(SOURCE TEXT):
◇ ◇ ◇ ◇ ◇

Morning Call: It's 'May Day' for the UK
Today's Brexit vote is the crucial risk event for markets as Prime Minister May faces a near-certain defeat of her proposed deal.
Head of FX Strategy, Saxo Bank Group
Summary: Market volatility continues to see muted contagion into FX as yesterday’s chunky rally on Wall Street failed to elicit much more than a head nod. Too many conflicting narratives and a frozen CNY rate are the likely culprits here, but the pressure on the euro is beginning to stand out a bit more in today’s session.
Headline exhaustion and further headline risk on Italy’s budget and Brexit may be making traders hesitant to commit to a position in the euro or sterling, respectively until we get more clarity in either direction, a prospect that feels weeks away at best. Also weighing on global markets is whether China will choose to abandon the CNY floor.
Italian BTPs are stuck in the middle of the local range after the EU yesterday asked Italy to resubmit its 2019 budget, an unprecedented stop. Italy’s Finance Minister Tria was out this morning making conciliatory noises, but the Lega’s Salvini and FSM’s Di Maio call all of the shots here and are not likely to back down one centimeter. Their confrontational stance on the budget has seen their aggregate popularity in the polls rise from just below the 50% level at the election to well north of 60% – mostly down to a doubling of the Lega’s popularity, while FSM has only faded slightly. A recent poll suggests that a majority of Italians now are in favour of leaving the EU, even if a stronger majority are in favour of keeping the euro. Could the populists begin to dangle an election to solidify their majority with the embedded promise of an “Italexit” referendum threat if the EU refuses to back down?
EU existential risks remain front-burner through the weekend as the Hesse state election in Germany could prove a precursor to a Merkel exit at the CDU party powwow in December, as well as the risk that the collapsing SPD pulls out of the grand coalition to avoid further carnage and leaking of voters to the Greens and generally leaving Germany’s political scene adrift at least until the next election in 2021.
This morning’s Riksbank meeting disappointed with its cautious tone and the lack of a commitment to a move in December, as the “December of February” language was retained and the CPI forecasts for 2019 and 2020 were kept unchanged despite some recent hotter inflation data. For some reason, 2019 growth expectations were revised down to 1.9% from 2.0%. In short, this meeting has so far not pressed the hawkish buttons the market was looking for and EURSEK could get lost in limbo again above 9.30 unless Governor Ingves pulls something out of his hat at the press conference.

◇ ◇ ◇ ◇ ◇

(EXERCISE INSTRUCTIONS):
1: Based on the market commentary above, decide whether each statement agrees with it. For each, answer yes or no and quote the words that settle it. (a) The EU asked Italy to resubmit its 2019 budget. (b) The Riksbank raised its 2019 growth expectations. (c) A recent poll suggests that most Italians favor giving up the euro.
2: According to the market commentary, in what year is Germany's next election?
3: Translate this sentence from the market commentary into Spanish: "Also weighing on global markets is whether China will choose to abandon the CNY floor."

(SUPPLIED DATA):
◇ ◇ ◇ ◇ ◇

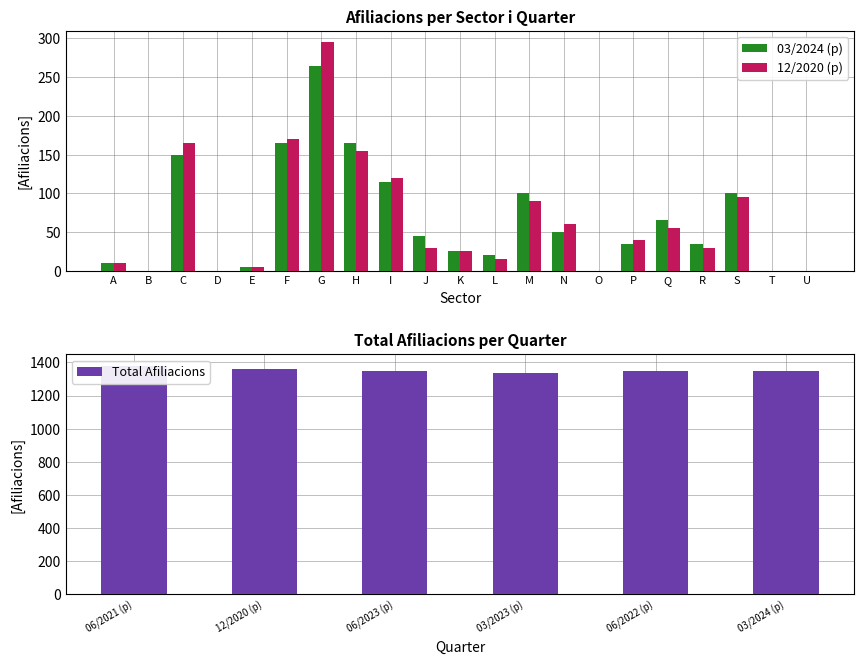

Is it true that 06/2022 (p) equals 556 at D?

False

◇ ◇ ◇ ◇ ◇

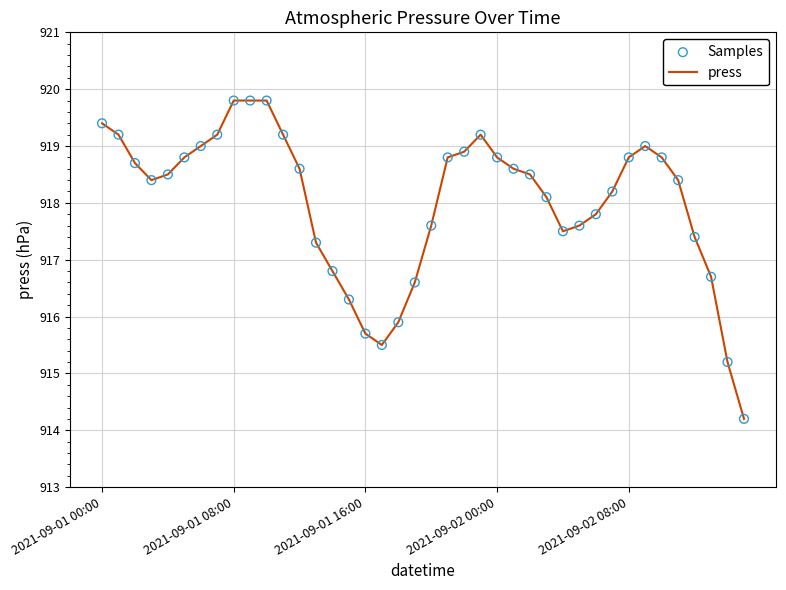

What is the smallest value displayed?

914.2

◇ ◇ ◇ ◇ ◇

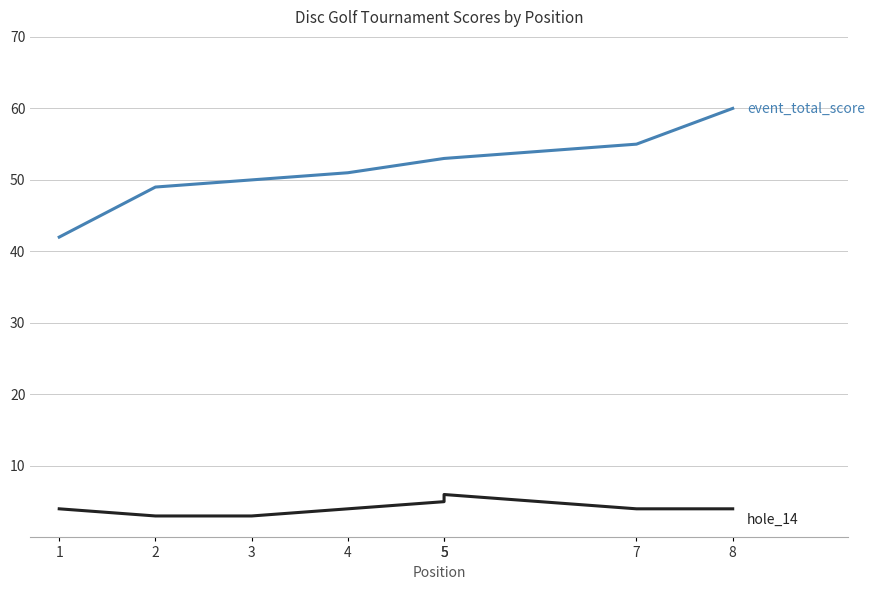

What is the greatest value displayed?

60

◇ ◇ ◇ ◇ ◇

(ANSWERS FOR THE TASKS):
1:
(a) Yes: "the EU yesterday asked Italy to resubmit its 2019 budget"
(b) No: "2019 growth expectations were revised down to 1.9% from 2.0%"
(c) No: "even if a stronger majority are in favour of keeping the euro"

2: 2021

3: También pesa sobre los mercados globales la cuestión de si China decidirá abandonar el piso del CNY.